## What is being asked
Retype the data exactly. Spelling and punctuation stay as they are.

## Material provided
********************

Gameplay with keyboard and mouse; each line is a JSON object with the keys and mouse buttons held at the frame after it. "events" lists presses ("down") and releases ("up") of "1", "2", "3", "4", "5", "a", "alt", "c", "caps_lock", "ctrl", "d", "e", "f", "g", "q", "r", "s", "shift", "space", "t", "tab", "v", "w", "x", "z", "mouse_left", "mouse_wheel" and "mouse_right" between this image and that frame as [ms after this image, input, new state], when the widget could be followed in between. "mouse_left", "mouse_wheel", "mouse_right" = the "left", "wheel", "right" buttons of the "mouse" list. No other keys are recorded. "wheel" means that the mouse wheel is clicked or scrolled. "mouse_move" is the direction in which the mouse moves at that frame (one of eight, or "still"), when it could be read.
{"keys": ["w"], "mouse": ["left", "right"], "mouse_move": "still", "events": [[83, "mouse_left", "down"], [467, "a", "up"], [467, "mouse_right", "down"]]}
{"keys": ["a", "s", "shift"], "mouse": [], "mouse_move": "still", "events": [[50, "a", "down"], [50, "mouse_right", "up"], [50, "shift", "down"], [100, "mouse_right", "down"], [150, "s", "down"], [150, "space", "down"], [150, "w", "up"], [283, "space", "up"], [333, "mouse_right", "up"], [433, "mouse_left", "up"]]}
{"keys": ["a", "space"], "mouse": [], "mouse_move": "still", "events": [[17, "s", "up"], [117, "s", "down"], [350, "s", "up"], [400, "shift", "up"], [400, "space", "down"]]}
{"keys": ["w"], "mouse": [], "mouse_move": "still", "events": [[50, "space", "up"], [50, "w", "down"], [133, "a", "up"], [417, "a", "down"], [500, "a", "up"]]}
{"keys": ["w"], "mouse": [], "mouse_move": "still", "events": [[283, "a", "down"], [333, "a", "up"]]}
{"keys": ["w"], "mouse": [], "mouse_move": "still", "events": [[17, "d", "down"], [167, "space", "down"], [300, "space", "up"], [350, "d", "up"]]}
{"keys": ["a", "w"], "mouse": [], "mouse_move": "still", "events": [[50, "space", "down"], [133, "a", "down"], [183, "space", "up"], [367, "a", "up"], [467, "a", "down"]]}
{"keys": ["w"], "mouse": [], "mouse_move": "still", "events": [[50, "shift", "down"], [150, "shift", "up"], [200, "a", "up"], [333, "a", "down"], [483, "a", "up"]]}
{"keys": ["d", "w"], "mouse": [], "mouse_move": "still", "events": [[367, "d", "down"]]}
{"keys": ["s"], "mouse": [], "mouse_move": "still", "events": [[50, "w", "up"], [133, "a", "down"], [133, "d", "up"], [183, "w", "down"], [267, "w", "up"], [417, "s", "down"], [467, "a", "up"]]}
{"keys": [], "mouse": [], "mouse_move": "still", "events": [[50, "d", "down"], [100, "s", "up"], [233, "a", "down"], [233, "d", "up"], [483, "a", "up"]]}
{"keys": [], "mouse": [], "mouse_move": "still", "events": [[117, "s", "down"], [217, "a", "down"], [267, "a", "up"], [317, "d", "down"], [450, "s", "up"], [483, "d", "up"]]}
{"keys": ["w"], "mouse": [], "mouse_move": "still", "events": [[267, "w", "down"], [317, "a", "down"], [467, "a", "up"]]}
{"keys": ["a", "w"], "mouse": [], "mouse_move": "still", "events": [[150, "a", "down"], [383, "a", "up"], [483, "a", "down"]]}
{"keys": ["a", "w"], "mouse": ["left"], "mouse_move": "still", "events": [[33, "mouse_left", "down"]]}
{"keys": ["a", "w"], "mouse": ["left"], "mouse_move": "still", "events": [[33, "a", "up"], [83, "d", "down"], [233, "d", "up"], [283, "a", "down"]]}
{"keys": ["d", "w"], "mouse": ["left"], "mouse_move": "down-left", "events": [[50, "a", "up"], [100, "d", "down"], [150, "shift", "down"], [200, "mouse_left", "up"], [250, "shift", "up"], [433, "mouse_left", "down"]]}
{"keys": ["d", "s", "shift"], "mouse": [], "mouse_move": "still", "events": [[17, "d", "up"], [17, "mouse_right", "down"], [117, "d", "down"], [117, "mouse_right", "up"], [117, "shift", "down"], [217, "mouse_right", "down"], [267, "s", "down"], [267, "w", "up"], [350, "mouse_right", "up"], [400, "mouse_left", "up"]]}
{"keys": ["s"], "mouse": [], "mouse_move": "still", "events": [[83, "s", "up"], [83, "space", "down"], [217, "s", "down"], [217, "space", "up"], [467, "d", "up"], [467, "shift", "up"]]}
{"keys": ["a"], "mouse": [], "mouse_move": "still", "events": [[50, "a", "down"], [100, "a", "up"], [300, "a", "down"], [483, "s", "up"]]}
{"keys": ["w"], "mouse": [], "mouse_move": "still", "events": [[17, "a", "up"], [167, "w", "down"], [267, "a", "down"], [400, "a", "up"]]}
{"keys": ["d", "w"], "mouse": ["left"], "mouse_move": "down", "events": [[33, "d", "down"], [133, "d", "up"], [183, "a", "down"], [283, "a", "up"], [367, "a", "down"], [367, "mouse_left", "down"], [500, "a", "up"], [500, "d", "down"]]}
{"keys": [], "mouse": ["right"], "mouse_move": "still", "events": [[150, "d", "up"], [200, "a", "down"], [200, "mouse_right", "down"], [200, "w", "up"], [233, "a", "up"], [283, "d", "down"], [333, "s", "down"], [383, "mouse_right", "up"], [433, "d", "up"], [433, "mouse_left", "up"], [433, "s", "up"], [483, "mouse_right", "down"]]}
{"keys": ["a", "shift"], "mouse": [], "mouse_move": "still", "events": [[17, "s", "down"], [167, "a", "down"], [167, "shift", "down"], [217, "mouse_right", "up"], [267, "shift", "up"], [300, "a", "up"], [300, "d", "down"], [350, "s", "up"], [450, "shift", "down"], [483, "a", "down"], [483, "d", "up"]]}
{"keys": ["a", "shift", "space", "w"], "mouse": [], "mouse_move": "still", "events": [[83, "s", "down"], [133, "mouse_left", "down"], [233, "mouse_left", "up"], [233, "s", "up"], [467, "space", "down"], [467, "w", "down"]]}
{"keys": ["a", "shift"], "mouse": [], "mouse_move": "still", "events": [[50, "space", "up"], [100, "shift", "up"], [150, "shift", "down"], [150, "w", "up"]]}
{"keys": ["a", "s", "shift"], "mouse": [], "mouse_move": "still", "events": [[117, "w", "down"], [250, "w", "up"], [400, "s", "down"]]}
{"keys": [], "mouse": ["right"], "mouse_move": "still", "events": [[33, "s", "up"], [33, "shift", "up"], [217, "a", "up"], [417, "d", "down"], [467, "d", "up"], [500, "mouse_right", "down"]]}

********************

## Exercise response
Gameplay with keyboard and mouse; each line is a JSON object with the keys and mouse buttons held at the frame after it. "events" lists presses ("down") and releases ("up") of "1", "2", "3", "4", "5", "a", "alt", "c", "caps_lock", "ctrl", "d", "e", "f", "g", "q", "r", "s", "shift", "space", "t", "tab", "v", "w", "x", "z", "mouse_left", "mouse_wheel" and "mouse_right" between this image and that frame as [ms after this image, input, new state], when the widget could be followed in between. "mouse_left", "mouse_wheel", "mouse_right" = the "left", "wheel", "right" buttons of the "mouse" list. No other keys are recorded. "wheel" means that the mouse wheel is clicked or scrolled. "mouse_move" is the direction in which the mouse moves at that frame (one of eight, or "still"), when it could be read.
{"keys": ["w"], "mouse": ["left", "right"], "mouse_move": "still", "events": [[83, "mouse_left", "down"], [467, "a", "up"], [467, "mouse_right", "down"]]}
{"keys": ["a", "s", "shift"], "mouse": [], "mouse_move": "still", "events": [[50, "a", "down"], [50, "mouse_right", "up"], [50, "shift", "down"], [100, "mouse_right", "down"], [150, "s", "down"], [150, "space", "down"], [150, "w", "up"], [283, "space", "up"], [333, "mouse_right", "up"], [433, "mouse_left", "up"]]}
{"keys": ["a", "space"], "mouse": [], "mouse_move": "still", "events": [[17, "s", "up"], [117, "s", "down"], [350, "s", "up"], [400, "shift", "up"], [400, "space", "down"]]}
{"keys": ["w"], "mouse": [], "mouse_move": "still", "events": [[50, "space", "up"], [50, "w", "down"], [133, "a", "up"], [417, "a", "down"], [500, "a", "up"]]}
{"keys": ["w"], "mouse": [], "mouse_move": "still", "events": [[283, "a", "down"], [333, "a", "up"]]}
{"keys": ["w"], "mouse": [], "mouse_move": "still", "events": [[17, "d", "down"], [167, "space", "down"], [300, "space", "up"], [350, "d", "up"]]}
{"keys": ["a", "w"], "mouse": [], "mouse_move": "still", "events": [[50, "space", "down"], [133, "a", "down"], [183, "space", "up"], [367, "a", "up"], [467, "a", "down"]]}
{"keys": ["w"], "mouse": [], "mouse_move": "still", "events": [[50, "shift", "down"], [150, "shift", "up"], [200, "a", "up"], [333, "a", "down"], [483, "a", "up"]]}
{"keys": ["d", "w"], "mouse": [], "mouse_move": "still", "events": [[367, "d", "down"]]}
{"keys": ["s"], "mouse": [], "mouse_move": "still", "events": [[50, "w", "up"], [133, "a", "down"], [133, "d", "up"], [183, "w", "down"], [267, "w", "up"], [417, "s", "down"], [467, "a", "up"]]}
{"keys": [], "mouse": [], "mouse_move": "still", "events": [[50, "d", "down"], [100, "s", "up"], [233, "a", "down"], [233, "d", "up"], [483, "a", "up"]]}
{"keys": [], "mouse": [], "mouse_move": "still", "events": [[117, "s", "down"], [217, "a", "down"], [267, "a", "up"], [317, "d", "down"], [450, "s", "up"], [483, "d", "up"]]}
{"keys": ["w"], "mouse": [], "mouse_move": "still", "events": [[267, "w", "down"], [317, "a", "down"], [467, "a", "up"]]}
{"keys": ["a", "w"], "mouse": [], "mouse_move": "still", "events": [[150, "a", "down"], [383, "a", "up"], [483, "a", "down"]]}
{"keys": ["a", "w"], "mouse": ["left"], "mouse_move": "still", "events": [[33, "mouse_left", "down"]]}
{"keys": ["a", "w"], "mouse": ["left"], "mouse_move": "still", "events": [[33, "a", "up"], [83, "d", "down"], [233, "d", "up"], [283, "a", "down"]]}
{"keys": ["d", "w"], "mouse": ["left"], "mouse_move": "down-left", "events": [[50, "a", "up"], [100, "d", "down"], [150, "shift", "down"], [200, "mouse_left", "up"], [250, "shift", "up"], [433, "mouse_left", "down"]]}
{"keys": ["d", "s", "shift"], "mouse": [], "mouse_move": "still", "events": [[17, "d", "up"], [17, "mouse_right", "down"], [117, "d", "down"], [117, "mouse_right", "up"], [117, "shift", "down"], [217, "mouse_right", "down"], [267, "s", "down"], [267, "w", "up"], [350, "mouse_right", "up"], [400, "mouse_left", "up"]]}
{"keys": ["s"], "mouse": [], "mouse_move": "still", "events": [[83, "s", "up"], [83, "space", "down"], [217, "s", "down"], [217, "space", "up"], [467, "d", "up"], [467, "shift", "up"]]}
{"keys": ["a"], "mouse": [], "mouse_move": "still", "events": [[50, "a", "down"], [100, "a", "up"], [300, "a", "down"], [483, "s", "up"]]}
{"keys": ["w"], "mouse": [], "mouse_move": "still", "events": [[17, "a", "up"], [167, "w", "down"], [267, "a", "down"], [400, "a", "up"]]}
{"keys": ["d", "w"], "mouse": ["left"], "mouse_move": "down", "events": [[33, "d", "down"], [133, "d", "up"], [183, "a", "down"], [283, "a", "up"], [367, "a", "down"], [367, "mouse_left", "down"], [500, "a", "up"], [500, "d", "down"]]}
{"keys": [], "mouse": ["right"], "mouse_move": "still", "events": [[150, "d", "up"], [200, "a", "down"], [200, "mouse_right", "down"], [200, "w", "up"], [233, "a", "up"], [283, "d", "down"], [333, "s", "down"], [383, "mouse_right", "up"], [433, "d", "up"], [433, "mouse_left", "up"], [433, "s", "up"], [483, "mouse_right", "down"]]}
{"keys": ["a", "shift"], "mouse": [], "mouse_move": "still", "events": [[17, "s", "down"], [167, "a", "down"], [167, "shift", "down"], [217, "mouse_right", "up"], [267, "shift", "up"], [300, "a", "up"], [300, "d", "down"], [350, "s", "up"], [450, "shift", "down"], [483, "a", "down"], [483, "d", "up"]]}
{"keys": ["a", "shift", "space", "w"], "mouse": [], "mouse_move": "still", "events": [[83, "s", "down"], [133, "mouse_left", "down"], [233, "mouse_left", "up"], [233, "s", "up"], [467, "space", "down"], [467, "w", "down"]]}
{"keys": ["a", "shift"], "mouse": [], "mouse_move": "still", "events": [[50, "space", "up"], [100, "shift", "up"], [150, "shift", "down"], [150, "w", "up"]]}
{"keys": ["a", "s", "shift"], "mouse": [], "mouse_move": "still", "events": [[117, "w", "down"], [250, "w", "up"], [400, "s", "down"]]}
{"keys": [], "mouse": ["right"], "mouse_move": "still", "events": [[33, "s", "up"], [33, "shift", "up"], [217, "a", "up"], [417, "d", "down"], [467, "d", "up"], [500, "mouse_right", "down"]]}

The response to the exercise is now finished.